The tunnel walls dove straight down into the rock, leaving all soil and growth behind. The air grew heavier and colder, and Eany wrinkled her nose at the smell as it became more obvious. Decay, Kwanai had called it, but to her it smelled simply of death.
“Careful,” Metcenzerin warned, keeping his voice low and quiet to avoid echoes. “The floor is getting rough here.”
“And not just the floor.” Eany ducked under a low-hanging rock from the uneven roof. With every step, their torchlight fell on rougher, more difficult terrain. The tunnel took to making apparently pointless turns and curves, and branching off into multiple paths only to come back together almost immediately.
Then Daerth made the comment, “It's like an insect tunnel.”
“Why did you have to share that horrifying thought?” asked Metcenzerin with a disgusted groan, but the thought was out there now, and the sounds from below suddenly seemed to sound a lot like hard, thin, but unnervingly large legs tapping against stone.
“They would see us coming long before we see them,” Kwanai mentioned after another long silent moment, and without further warning he snuffed out his torch. “Put out your light and let me be your eyes.”
“Not likely,” grumbled Metcenzerin, but he did glance questioningly at Eany for her thoughts.
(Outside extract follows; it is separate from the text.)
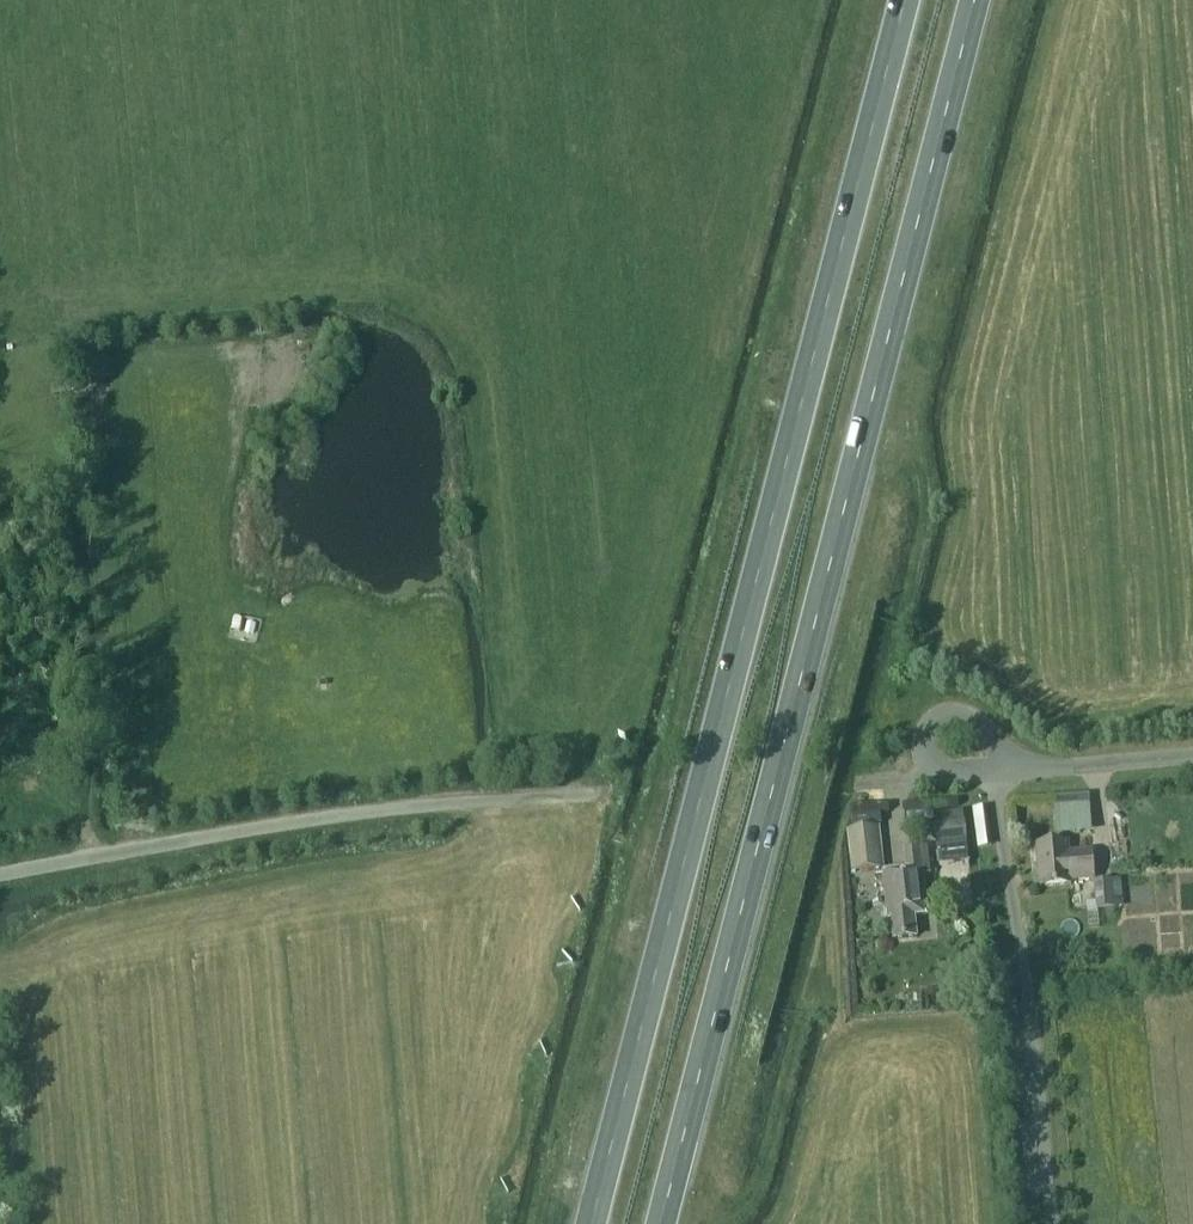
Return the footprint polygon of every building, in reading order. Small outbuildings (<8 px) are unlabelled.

The Silver Paladin continued forward cautiously, her helmeted head thrust forward as she peered into the darkness.
Then she stopped, looked back at Metcenzerin. “He may be right,” she said, voice low and alert. “There is a faint glimmer up ahead, so we may even have some natural light to guide us.”
“Natural light in a cave?”
“Sometimes you can find light in places you'd never expect. Douse your torch.”
Reluctantly, the musician obeyed and the group was plunged into pitch blackness.